Looking over the rest of the cleric spells, it’s clear that—if a community’s clerics are generous—Continual Light, Cure Disease, Raise Dead, and the Cure Wounds spells are going to drastically improve the quality of life. Nothing too crazy, though. Interestingly, this version of the game doesn’t have any truth divining cleric spells.

04 January 2012

Open phone

What would an open phone be?

1. It would be one where I buy the phone from a hardware vendor. The hardware vendor wouldn’t care what I did with it.

2. It would be one where I install whatever software I want to on the phone. Most likely starting with an open-source system that I download for free.

3. It would be one where I pay for cellular data service. The service provider wouldn’t care what hardware I’m using, what software I’m using, or what bits I’m transmitting and receiving.

Without those three things, the word “open” shouldn’t be used without being highly qualified.

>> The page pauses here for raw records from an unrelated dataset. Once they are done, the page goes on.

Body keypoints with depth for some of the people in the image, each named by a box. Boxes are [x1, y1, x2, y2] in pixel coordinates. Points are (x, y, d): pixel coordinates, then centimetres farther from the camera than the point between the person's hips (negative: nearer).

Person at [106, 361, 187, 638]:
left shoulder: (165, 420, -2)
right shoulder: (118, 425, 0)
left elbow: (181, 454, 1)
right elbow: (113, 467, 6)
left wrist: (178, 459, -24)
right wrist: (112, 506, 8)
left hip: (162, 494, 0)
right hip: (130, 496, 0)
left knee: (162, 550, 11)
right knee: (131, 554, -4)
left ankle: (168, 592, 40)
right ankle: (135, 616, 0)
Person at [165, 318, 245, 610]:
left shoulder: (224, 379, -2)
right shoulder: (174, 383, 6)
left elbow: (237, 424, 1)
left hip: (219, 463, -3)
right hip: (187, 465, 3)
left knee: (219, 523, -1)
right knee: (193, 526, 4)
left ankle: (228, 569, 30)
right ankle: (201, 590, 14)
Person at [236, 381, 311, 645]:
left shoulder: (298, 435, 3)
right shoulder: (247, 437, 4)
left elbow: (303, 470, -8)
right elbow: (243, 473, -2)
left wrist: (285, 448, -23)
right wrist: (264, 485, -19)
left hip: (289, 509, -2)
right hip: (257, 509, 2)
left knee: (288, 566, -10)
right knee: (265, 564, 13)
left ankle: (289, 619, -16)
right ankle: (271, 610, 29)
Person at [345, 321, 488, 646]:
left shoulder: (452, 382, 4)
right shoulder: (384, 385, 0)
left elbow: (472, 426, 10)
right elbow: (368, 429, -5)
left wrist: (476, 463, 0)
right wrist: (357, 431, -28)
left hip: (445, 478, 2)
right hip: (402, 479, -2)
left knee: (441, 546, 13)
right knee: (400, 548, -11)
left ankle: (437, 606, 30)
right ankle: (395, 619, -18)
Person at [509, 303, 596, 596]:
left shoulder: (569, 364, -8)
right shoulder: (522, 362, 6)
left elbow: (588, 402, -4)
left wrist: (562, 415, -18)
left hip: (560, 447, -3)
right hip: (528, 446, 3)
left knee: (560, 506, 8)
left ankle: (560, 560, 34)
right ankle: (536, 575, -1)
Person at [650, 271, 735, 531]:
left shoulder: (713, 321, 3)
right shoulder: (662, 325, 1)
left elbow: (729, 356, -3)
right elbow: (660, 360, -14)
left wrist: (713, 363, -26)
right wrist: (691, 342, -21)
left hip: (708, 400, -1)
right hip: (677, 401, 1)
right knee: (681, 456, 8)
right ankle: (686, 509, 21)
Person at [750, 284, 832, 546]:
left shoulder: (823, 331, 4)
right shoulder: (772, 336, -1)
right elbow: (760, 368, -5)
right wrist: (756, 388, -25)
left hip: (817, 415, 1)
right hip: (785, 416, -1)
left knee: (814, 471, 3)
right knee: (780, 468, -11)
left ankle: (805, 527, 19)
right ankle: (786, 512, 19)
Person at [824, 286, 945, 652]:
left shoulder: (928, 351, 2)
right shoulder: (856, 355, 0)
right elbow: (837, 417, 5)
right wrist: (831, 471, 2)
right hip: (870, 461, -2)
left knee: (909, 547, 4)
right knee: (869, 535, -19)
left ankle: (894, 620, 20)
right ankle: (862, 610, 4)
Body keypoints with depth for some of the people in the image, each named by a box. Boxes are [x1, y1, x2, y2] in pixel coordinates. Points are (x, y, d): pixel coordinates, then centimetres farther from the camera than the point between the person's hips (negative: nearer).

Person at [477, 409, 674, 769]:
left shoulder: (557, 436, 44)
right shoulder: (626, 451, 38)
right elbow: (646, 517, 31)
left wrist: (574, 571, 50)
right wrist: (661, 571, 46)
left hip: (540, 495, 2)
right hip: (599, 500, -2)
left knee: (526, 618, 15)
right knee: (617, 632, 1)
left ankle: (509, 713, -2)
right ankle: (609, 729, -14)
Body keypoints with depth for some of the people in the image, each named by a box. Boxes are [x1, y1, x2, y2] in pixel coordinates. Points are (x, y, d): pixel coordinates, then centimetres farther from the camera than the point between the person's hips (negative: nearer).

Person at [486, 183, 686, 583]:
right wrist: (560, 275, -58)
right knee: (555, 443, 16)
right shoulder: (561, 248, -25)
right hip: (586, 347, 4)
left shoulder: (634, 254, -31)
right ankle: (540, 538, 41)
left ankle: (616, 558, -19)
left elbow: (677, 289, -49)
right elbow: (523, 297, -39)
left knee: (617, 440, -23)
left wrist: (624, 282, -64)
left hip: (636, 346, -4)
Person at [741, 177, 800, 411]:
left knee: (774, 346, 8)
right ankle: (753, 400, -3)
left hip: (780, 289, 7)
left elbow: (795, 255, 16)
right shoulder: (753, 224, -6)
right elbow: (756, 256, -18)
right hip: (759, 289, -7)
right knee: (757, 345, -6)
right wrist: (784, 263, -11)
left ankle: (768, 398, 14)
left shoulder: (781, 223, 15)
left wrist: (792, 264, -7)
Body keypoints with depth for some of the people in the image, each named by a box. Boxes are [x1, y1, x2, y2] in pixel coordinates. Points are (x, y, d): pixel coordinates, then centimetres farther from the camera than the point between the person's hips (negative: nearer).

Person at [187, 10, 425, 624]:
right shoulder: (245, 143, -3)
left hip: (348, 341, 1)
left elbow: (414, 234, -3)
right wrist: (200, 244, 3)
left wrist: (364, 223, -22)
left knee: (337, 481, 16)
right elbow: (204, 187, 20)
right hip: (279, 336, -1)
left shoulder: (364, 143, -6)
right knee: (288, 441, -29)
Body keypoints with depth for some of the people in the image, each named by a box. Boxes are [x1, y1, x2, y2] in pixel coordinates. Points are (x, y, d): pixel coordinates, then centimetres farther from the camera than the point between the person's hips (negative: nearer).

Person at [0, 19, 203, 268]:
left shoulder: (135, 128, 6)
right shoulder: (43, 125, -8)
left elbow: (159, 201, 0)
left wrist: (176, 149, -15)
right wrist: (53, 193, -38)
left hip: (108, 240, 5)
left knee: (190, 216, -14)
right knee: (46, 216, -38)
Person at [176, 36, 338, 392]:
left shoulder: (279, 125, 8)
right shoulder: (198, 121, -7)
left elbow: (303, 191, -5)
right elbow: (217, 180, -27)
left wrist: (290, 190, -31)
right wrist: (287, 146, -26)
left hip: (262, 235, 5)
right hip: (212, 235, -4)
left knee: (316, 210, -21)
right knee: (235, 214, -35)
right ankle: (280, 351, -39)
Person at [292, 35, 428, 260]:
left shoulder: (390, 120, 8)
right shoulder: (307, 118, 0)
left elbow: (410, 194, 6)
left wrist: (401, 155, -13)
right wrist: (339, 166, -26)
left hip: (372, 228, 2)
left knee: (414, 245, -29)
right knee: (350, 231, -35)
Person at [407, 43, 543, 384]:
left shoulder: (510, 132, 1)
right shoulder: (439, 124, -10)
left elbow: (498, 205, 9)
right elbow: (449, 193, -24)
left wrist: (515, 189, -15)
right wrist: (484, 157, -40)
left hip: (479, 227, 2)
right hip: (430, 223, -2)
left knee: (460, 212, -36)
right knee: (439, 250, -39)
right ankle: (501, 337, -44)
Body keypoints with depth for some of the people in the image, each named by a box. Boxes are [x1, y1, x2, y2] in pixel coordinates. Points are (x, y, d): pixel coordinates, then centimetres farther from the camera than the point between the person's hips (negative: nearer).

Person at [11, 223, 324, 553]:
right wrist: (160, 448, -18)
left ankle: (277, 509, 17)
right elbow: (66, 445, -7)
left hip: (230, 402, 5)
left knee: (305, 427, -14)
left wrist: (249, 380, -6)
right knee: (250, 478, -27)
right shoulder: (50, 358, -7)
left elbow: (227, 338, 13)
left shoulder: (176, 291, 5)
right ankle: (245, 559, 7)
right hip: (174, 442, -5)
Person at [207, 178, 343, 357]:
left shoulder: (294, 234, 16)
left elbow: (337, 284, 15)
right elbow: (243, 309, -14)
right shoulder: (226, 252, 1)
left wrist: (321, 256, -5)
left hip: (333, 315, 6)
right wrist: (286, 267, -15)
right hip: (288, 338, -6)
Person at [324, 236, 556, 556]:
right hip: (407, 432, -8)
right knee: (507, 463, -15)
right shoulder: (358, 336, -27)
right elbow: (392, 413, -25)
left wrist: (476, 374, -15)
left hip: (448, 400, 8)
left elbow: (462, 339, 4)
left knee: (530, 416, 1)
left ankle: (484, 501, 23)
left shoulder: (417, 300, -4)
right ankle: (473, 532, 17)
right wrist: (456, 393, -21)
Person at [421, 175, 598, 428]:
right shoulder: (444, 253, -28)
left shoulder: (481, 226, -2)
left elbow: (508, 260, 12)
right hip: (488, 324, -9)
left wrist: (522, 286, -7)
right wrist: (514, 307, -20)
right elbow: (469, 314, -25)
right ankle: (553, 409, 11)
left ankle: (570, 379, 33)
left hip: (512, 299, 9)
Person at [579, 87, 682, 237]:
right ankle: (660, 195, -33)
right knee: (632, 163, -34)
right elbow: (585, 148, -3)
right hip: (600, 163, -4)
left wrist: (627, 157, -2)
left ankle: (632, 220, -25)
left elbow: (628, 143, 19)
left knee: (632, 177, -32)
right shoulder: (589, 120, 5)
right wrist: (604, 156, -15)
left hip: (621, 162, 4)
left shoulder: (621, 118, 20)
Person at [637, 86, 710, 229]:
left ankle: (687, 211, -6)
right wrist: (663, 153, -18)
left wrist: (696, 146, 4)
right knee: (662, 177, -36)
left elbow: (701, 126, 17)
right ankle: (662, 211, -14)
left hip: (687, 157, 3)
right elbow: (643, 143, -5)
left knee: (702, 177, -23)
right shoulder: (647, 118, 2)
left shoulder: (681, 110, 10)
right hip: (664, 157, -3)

Ironically, I think the iPhone may be a key component in this ever happening. Because Apple and the iPhone have come the closest opening up the cellular service providers to being simply cellular service providers. They’re the ones succeeding as a hardware company that thinks of the end-user as the customer rather than the service provider being the customer.

I can’t say for sure that I’d choose such an open phone over the iPhone, but that’s the open phone I would consider. Less than that isn’t worth my time.